• **Instructions**
1. In the text on builder boot times, how long does a guest take to boot with 2 CPUs?
2. Do these statements agree with the text on builder boot times? Answer yes or no for each, and quote the words of the text that decide it.
(a) Moving the disk image to the internal Mac SSD shortened boot time.
(b) The builders currently use 6 guest CPUs.
(c) The KVM backend avoids taking the lock for every VM exit reason.
3. Swap "lock contention" for "mutex contention" in the part of the text on builder boot times starting with "A profile shows" and going on through "VM exit reasons.", and give that part again.

• **Extracted text**
= Beginning of Section =

Currently our AWS darwin-amd64 builder guests take ~4 minutes to boot. This is much slower than guests on MacStadium (I'm told those were closer to 10s). 4 minute boot time is a significant drag on capacity. Subrepo tests are often much shorter than that, meaning we spend more time booting than we do running tests.

I dug into this a bit yesterday:

  • Disk performance does not seem to be a bottleneck. Moving the disk image from the root EBS volume we currently use to the internal Mac SSD had no impact.
  • QEMU's hvf (i.e., macOS) backend seems to have scalability problems w.r.t. number of guest CPUs. Boot times with different CPU counts (we currently use 6):
    • 1 CPU -> ~1m30s
    • 2 CPU -> ~1m15s
    • 4 CPU -> ~1m40s
    • 6 CPU -> ~4m
    • 8 CPU -> ~6m

image

A profile shows ~15% of all cycles spent in hvf_vcpu_exec -> qemu_mutex_lock_iothread / qemu_mutex_unlock_iothread, which sounds like lock contention to me. Indeed, this lock is pretty much held unconditionally for the duration of all VM exits: https://gitlab.com/qemu-project/qemu/-/blob/master/target/i386/hvf/hvf.c#L453. OTOH, the KVM backend avoids taking this lock for many (but not all) VM exit reasons.

= End of Section =

• **Stored data**

= Beginning of Section =

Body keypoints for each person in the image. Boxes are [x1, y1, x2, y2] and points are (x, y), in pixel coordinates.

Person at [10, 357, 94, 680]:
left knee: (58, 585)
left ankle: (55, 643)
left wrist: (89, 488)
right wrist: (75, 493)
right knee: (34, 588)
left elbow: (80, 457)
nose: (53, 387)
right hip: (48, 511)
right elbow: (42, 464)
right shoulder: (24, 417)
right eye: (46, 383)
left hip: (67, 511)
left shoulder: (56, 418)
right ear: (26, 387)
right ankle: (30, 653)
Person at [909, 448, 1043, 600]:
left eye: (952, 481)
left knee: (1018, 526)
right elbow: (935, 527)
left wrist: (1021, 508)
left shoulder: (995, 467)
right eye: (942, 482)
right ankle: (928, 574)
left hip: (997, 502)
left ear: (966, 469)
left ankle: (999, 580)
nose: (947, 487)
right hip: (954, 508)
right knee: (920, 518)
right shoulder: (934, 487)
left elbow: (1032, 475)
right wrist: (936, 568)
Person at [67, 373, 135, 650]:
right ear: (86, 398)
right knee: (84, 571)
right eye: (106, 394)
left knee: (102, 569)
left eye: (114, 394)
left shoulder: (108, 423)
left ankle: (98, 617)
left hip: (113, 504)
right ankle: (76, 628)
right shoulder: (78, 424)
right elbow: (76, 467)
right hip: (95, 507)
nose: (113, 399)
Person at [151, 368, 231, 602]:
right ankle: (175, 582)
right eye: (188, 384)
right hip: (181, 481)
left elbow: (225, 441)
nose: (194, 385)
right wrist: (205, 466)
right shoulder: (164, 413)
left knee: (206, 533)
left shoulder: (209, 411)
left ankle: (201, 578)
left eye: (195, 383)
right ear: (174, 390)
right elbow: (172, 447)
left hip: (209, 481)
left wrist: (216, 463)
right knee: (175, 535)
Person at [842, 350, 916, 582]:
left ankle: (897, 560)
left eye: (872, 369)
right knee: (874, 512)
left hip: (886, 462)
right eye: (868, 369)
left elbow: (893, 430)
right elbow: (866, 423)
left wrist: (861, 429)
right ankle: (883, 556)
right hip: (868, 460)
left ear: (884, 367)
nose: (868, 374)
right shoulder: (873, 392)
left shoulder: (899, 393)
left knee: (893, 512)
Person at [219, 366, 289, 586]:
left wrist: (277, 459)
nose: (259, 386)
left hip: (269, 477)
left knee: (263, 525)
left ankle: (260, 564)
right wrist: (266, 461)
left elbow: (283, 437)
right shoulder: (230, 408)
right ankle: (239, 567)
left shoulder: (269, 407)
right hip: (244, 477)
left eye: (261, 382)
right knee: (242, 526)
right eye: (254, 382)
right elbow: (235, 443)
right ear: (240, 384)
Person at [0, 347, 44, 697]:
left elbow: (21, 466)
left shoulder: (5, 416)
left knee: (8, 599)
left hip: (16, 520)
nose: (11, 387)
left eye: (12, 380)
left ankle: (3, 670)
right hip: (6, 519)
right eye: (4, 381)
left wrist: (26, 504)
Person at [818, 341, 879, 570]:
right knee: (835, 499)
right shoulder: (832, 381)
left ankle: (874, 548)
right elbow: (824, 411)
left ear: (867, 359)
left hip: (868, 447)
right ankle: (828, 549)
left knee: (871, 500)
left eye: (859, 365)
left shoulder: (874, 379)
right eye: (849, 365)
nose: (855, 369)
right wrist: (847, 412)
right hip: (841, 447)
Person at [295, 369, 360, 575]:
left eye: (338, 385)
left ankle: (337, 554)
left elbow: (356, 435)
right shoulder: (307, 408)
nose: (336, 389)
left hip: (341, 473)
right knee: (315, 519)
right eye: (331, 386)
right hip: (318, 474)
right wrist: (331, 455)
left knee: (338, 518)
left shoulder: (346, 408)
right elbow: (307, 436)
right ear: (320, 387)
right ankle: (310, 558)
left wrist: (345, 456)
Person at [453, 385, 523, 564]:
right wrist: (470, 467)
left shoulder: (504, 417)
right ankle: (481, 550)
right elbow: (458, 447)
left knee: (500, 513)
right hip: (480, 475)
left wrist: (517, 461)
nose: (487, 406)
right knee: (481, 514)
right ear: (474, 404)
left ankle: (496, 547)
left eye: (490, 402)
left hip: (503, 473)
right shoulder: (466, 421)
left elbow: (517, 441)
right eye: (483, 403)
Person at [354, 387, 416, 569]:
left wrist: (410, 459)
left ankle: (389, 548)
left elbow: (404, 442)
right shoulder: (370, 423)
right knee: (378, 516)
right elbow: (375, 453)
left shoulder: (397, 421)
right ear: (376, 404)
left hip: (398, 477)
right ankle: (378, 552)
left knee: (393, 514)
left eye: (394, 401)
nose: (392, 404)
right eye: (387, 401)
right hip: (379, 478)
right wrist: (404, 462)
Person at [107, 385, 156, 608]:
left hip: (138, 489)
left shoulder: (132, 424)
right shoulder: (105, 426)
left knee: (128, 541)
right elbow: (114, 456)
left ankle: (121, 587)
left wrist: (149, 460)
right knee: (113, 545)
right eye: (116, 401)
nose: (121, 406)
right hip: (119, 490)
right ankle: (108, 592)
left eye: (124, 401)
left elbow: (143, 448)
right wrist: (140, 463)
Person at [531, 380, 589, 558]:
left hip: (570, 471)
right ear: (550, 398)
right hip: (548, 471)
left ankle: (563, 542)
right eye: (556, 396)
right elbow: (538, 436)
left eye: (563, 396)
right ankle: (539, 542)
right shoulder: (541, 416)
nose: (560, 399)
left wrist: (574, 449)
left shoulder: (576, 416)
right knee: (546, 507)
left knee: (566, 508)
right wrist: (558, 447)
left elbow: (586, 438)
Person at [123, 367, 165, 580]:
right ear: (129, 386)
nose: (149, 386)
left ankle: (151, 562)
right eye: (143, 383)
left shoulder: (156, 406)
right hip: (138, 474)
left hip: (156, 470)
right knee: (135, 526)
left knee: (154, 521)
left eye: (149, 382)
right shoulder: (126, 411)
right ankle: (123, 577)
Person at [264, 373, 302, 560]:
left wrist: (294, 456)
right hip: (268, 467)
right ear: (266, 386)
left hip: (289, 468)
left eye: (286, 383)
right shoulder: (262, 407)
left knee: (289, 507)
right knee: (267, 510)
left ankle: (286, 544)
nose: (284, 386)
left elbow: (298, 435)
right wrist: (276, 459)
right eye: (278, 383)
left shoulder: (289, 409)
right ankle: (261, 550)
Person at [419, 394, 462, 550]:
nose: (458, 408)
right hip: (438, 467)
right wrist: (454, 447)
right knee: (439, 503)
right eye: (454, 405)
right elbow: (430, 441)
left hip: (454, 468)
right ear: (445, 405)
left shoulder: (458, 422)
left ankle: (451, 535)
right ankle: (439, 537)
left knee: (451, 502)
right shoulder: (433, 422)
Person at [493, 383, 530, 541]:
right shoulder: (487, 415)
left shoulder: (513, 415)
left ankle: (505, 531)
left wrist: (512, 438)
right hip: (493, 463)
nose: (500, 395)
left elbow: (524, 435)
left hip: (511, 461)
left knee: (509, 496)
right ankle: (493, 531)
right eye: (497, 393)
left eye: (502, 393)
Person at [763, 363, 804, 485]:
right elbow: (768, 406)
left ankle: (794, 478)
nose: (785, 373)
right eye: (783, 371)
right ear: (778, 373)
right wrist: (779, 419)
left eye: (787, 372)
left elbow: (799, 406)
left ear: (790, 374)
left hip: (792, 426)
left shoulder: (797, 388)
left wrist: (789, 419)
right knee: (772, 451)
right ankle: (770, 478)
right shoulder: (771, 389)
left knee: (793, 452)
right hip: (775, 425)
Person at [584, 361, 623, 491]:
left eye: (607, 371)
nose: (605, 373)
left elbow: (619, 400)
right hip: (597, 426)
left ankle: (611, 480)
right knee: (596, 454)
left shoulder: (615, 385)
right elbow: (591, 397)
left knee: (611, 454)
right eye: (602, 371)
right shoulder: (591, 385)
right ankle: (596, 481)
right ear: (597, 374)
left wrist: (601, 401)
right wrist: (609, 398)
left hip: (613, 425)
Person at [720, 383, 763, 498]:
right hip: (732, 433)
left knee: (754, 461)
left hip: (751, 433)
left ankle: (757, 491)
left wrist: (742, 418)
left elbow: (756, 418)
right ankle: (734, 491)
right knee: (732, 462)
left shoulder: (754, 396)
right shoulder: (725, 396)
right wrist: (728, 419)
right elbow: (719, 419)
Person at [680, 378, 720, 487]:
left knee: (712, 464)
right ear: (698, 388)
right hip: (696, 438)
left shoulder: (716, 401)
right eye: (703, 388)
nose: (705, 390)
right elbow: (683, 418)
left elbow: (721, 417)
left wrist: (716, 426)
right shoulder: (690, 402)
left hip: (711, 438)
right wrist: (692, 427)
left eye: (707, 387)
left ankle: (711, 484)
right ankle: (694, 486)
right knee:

= End of Section =

• **Task results**
1. About 1 minute 15 seconds.

2.
(a) No: "had no impact."
(b) Yes: "(we currently use 6)"
(c) No: "many (but not all) VM exit reasons."

3.
A profile shows ~15% of all cycles spent in hvf_vcpu_exec -> qemu_mutex_lock_iothread / qemu_mutex_unlock_iothread, which sounds like mutex contention to me. Indeed, this lock is pretty much held unconditionally for the duration of all VM exits: https://gitlab.com/qemu-project/qemu/-/blob/master/target/i386/hvf/hvf.c#L453. OTOH, the KVM backend avoids taking this lock for many (but not all) VM exit reasons.